[[ Source material, beginning ]]

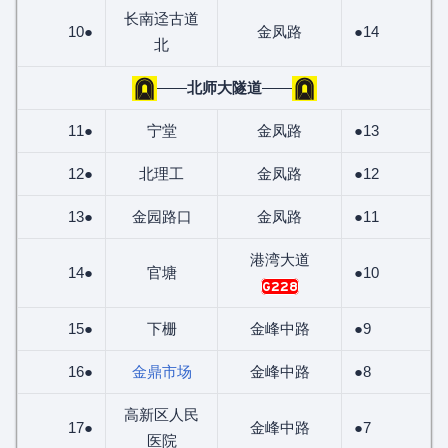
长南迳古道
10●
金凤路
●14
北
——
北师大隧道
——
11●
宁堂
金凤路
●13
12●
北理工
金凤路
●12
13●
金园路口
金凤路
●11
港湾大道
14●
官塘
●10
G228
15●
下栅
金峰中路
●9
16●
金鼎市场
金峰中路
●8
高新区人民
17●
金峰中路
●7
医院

[[ Source material, end ]]
[[ Source material, beginning ]]

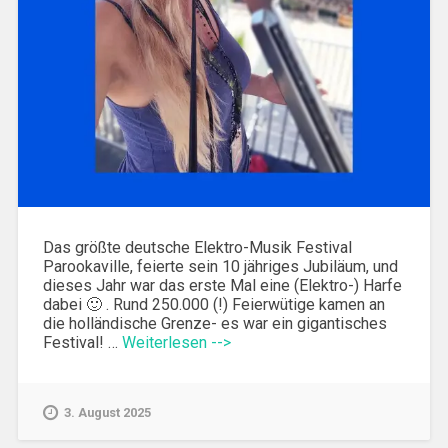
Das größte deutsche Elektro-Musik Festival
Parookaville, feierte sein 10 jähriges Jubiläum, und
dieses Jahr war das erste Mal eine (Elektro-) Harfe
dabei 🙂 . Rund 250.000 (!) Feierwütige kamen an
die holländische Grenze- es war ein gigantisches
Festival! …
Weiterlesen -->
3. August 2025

[[ Source material, end ]]

Directions> Retrieve each line of the data in which the word "Elektro" can be found.

Solution to this problem>
Das größte deutsche Elektro-Musik Festival
dieses Jahr war das erste Mal eine (Elektro-) Harfe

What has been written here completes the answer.